藤沢市で進化するXRデジタルツイン「torinome」
株式会社ホロラボが開発したXRデジタルツイン「torinome」が、神奈川県藤沢市における3D都市モデルの利活用を大きく変えつつあります。この取り組みは、藤沢市が国土交通省のProject PLATEAUに参加し、実施した「令和7年度藤沢市都市空間情報デジタル基盤構築等業務」の一環です。
新しい都市モデルの背景
藤沢市では、都市計画や防災対策にとどまらない多岐にわたる部門での3D都市モデルの利用を推進しています。これまでの取り組みは先進的でしたが、実際の利活用のイメージを持ちづらく、専門的な分野での活用にとどまっていました。そこで、ホロラボの「torinome」が導入され、誰でも簡単に3Dデータにアクセスできる環境が整備されました。
「torinome」が実現する体験
「torinome」は、直感的にARやWebブラウザを通じて3Dデータを操作できるプラットフォームです。この技術を用いることで、藤沢市は、プラットフォームを通じてデータを可視化し、「見て、触れる体験」を提供しています。市民や自治体関係者がこの新しい技術を使い、具体的な業務や日常生活にどのようにかかわるかを理解できる場を作り出しました。
庁内での実施支援
具体的なアプローチとして、藤沢市では職員向けに勉強会を開催し、「torinome Base」を用いた3Dマップの体験が行われました。各部門の担当者が実際に操作し、土木やまちづくりに関連した実務課題を解決するための活用方法を検討しました。このため、問題解決志向の環境が醸成され、3Dモデルに対する理解が深まりました。
広域での協力
近隣自治体も巻き込んだ協議会では、様々な事例を紹介し、藤沢市での3D都市モデルの活用方法について話し合いました。特に市民との対話の場としての活用が強調され、実際「市民参加型XRまちづくりワークショップ」が行われました。ここでは、オープンデータを活用して防災シミュレーションなどを行い、参加者が具体的な防災対策を体感できる機会が提供されました。
市民へのアプローチ
藤沢市は市民に向けて3D都市モデルの魅力を伝えるために、「デジタルツイン体験会」を開催。子供から大人まで楽しめる形式で「torinome」を活用し、ゲーム形式での体験を通じて市の未来のまちづくりを学ぶ機会を提供しました。このように、市民が参加しやすい柔軟な手法を取り入れることにより、より多くの人々が都市づくりに関心を持つよう促進しています。
今後の展望
今後、藤沢市では「torinome」を基にした3D都市モデルの更新と利活用の拡大を図っていく予定です。ホロラボは引き続き、市民や行政に対し、誰もがアクセスしやすいデータ活用の環境を整えていくことを目指しています。
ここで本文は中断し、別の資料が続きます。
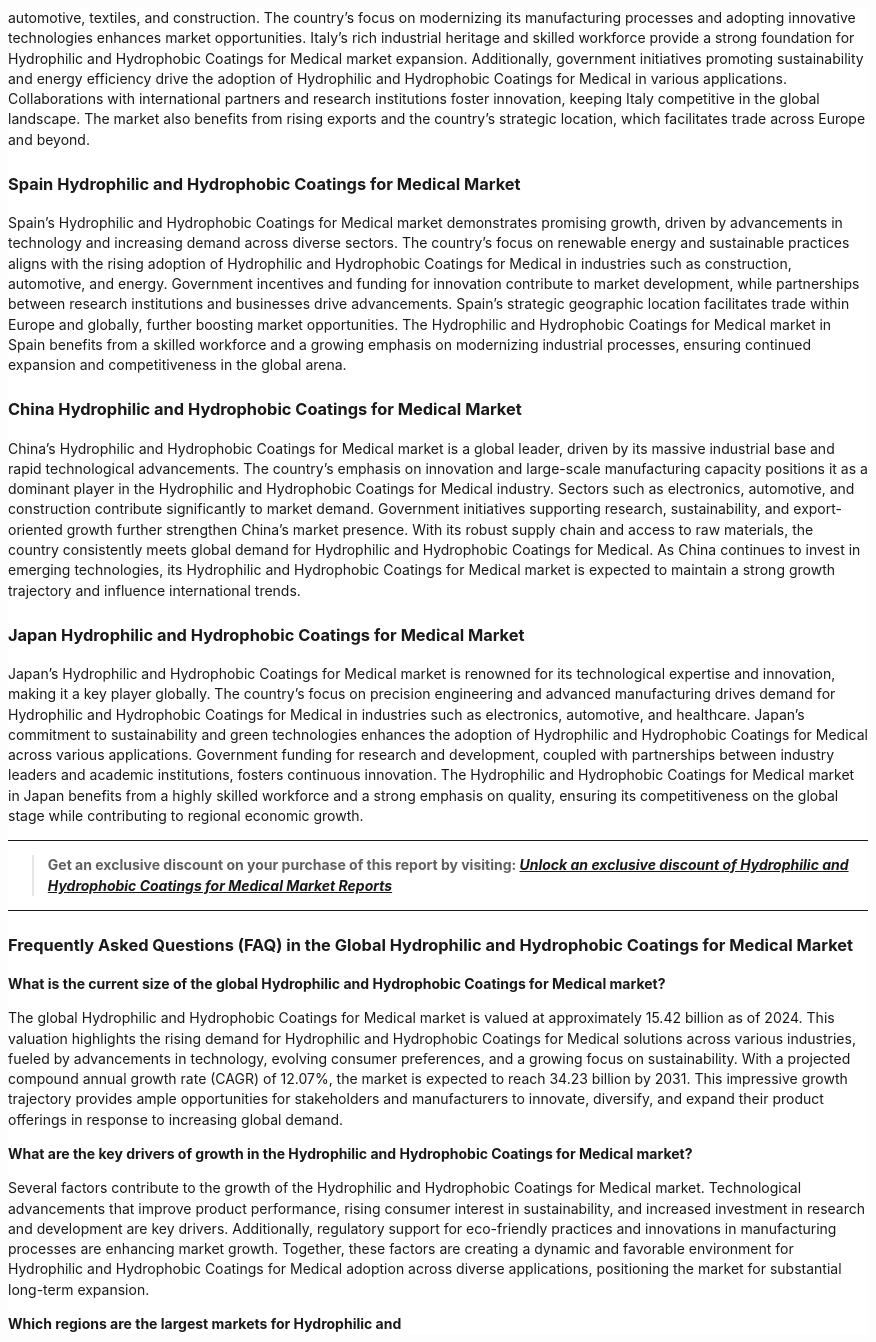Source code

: automotive, textiles, and construction. The country&rsquo;s focus on modernizing its manufacturing processes and adopting innovative technologies enhances market opportunities. Italy&rsquo;s rich industrial heritage and skilled workforce provide a strong foundation for Hydrophilic and Hydrophobic Coatings for Medical market expansion. Additionally, government initiatives promoting sustainability and energy efficiency drive the adoption of Hydrophilic and Hydrophobic Coatings for Medical in various applications. Collaborations with international partners and research institutions foster innovation, keeping Italy competitive in the global landscape. The market also benefits from rising exports and the country&rsquo;s strategic location, which facilitates trade across Europe and beyond.</p><h3>Spain Hydrophilic and Hydrophobic Coatings for Medical Market</h3><p>Spain&rsquo;s Hydrophilic and Hydrophobic Coatings for Medical market demonstrates promising growth, driven by advancements in technology and increasing demand across diverse sectors. The country&rsquo;s focus on renewable energy and sustainable practices aligns with the rising adoption of Hydrophilic and Hydrophobic Coatings for Medical in industries such as construction, automotive, and energy. Government incentives and funding for innovation contribute to market development, while partnerships between research institutions and businesses drive advancements. Spain&rsquo;s strategic geographic location facilitates trade within Europe and globally, further boosting market opportunities. The Hydrophilic and Hydrophobic Coatings for Medical market in Spain benefits from a skilled workforce and a growing emphasis on modernizing industrial processes, ensuring continued expansion and competitiveness in the global arena.</p><h3>China Hydrophilic and Hydrophobic Coatings for Medical Market</h3><p>China&rsquo;s Hydrophilic and Hydrophobic Coatings for Medical market is a global leader, driven by its massive industrial base and rapid technological advancements. The country&rsquo;s emphasis on innovation and large-scale manufacturing capacity positions it as a dominant player in the Hydrophilic and Hydrophobic Coatings for Medical industry. Sectors such as electronics, automotive, and construction contribute significantly to market demand. Government initiatives supporting research, sustainability, and export-oriented growth further strengthen China&rsquo;s market presence. With its robust supply chain and access to raw materials, the country consistently meets global demand for Hydrophilic and Hydrophobic Coatings for Medical. As China continues to invest in emerging technologies, its Hydrophilic and Hydrophobic Coatings for Medical market is expected to maintain a strong growth trajectory and influence international trends.</p><h3>Japan Hydrophilic and Hydrophobic Coatings for Medical Market</h3><p>Japan&rsquo;s Hydrophilic and Hydrophobic Coatings for Medical market is renowned for its technological expertise and innovation, making it a key player globally. The country&rsquo;s focus on precision engineering and advanced manufacturing drives demand for Hydrophilic and Hydrophobic Coatings for Medical in industries such as electronics, automotive, and healthcare. Japan&rsquo;s commitment to sustainability and green technologies enhances the adoption of Hydrophilic and Hydrophobic Coatings for Medical across various applications. Government funding for research and development, coupled with partnerships between industry leaders and academic institutions, fosters continuous innovation. The Hydrophilic and Hydrophobic Coatings for Medical market in Japan benefits from a highly skilled workforce and a strong emphasis on quality, ensuring its competitiveness on the global stage while contributing to regional economic growth.</p><hr /><blockquote><p><strong>Get an exclusive discount on your purchase of this report by visiting: <em><a href="://marketresearchpulse.com/ask-for-discount/142584?utm_source=Github&amp;utm_medium=0117">Unlock an exclusive discount of Hydrophilic and Hydrophobic Coatings for Medical Market Reports</a></em>&nbsp;</strong></p></blockquote><hr /><h3>Frequently Asked Questions (FAQ) in the Global Hydrophilic and Hydrophobic Coatings for Medical Market</h3><p><strong>What is the current size of the global Hydrophilic and Hydrophobic Coatings for Medical market?</strong></p><p>The global Hydrophilic and Hydrophobic Coatings for Medical market is valued at approximately 15.42 billion as of 2024. This valuation highlights the rising demand for Hydrophilic and Hydrophobic Coatings for Medical solutions across various industries, fueled by advancements in technology, evolving consumer preferences, and a growing focus on sustainability. With a projected compound annual growth rate (CAGR) of 12.07%, the market is expected to reach 34.23 billion by 2031. This impressive growth trajectory provides ample opportunities for stakeholders and manufacturers to innovate, diversify, and expand their product offerings in response to increasing global demand.</p><p><strong>What are the key drivers of growth in the Hydrophilic and Hydrophobic Coatings for Medical market?</strong></p><p>Several factors contribute to the growth of the Hydrophilic and Hydrophobic Coatings for Medical market. Technological advancements that improve product performance, rising consumer interest in sustainability, and increased investment in research and development are key drivers. Additionally, regulatory support for eco-friendly practices and innovations in manufacturing processes are enhancing market growth. Together, these factors are creating a dynamic and favorable environment for Hydrophilic and Hydrophobic Coatings for Medical adoption across diverse applications, positioning the market for substantial long-term expansion.</p><p><strong>Which regions are the largest markets for Hydrophilic and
このような取り組みを全国に広め、各自治体の3D都市モデルの利活用を促進することが期待されています。
torinomeについて
「torinome」は、3D都市モデルを視覚化し、多様なデータを一つのプラットフォームで閲覧可能にする技術です。都市計画から空間デザインに至るまで幅広い分野での応用が可能で、今後のさらなる活用が期待されています。
ホロラボについて
株式会社ホロラボは、ARやVR、3Dデータを利用した新しい体験を創造する企業です。テクノロジーの最先端を行き、まちづくりやデジタルツインの分野でのイノベーションを推進しています。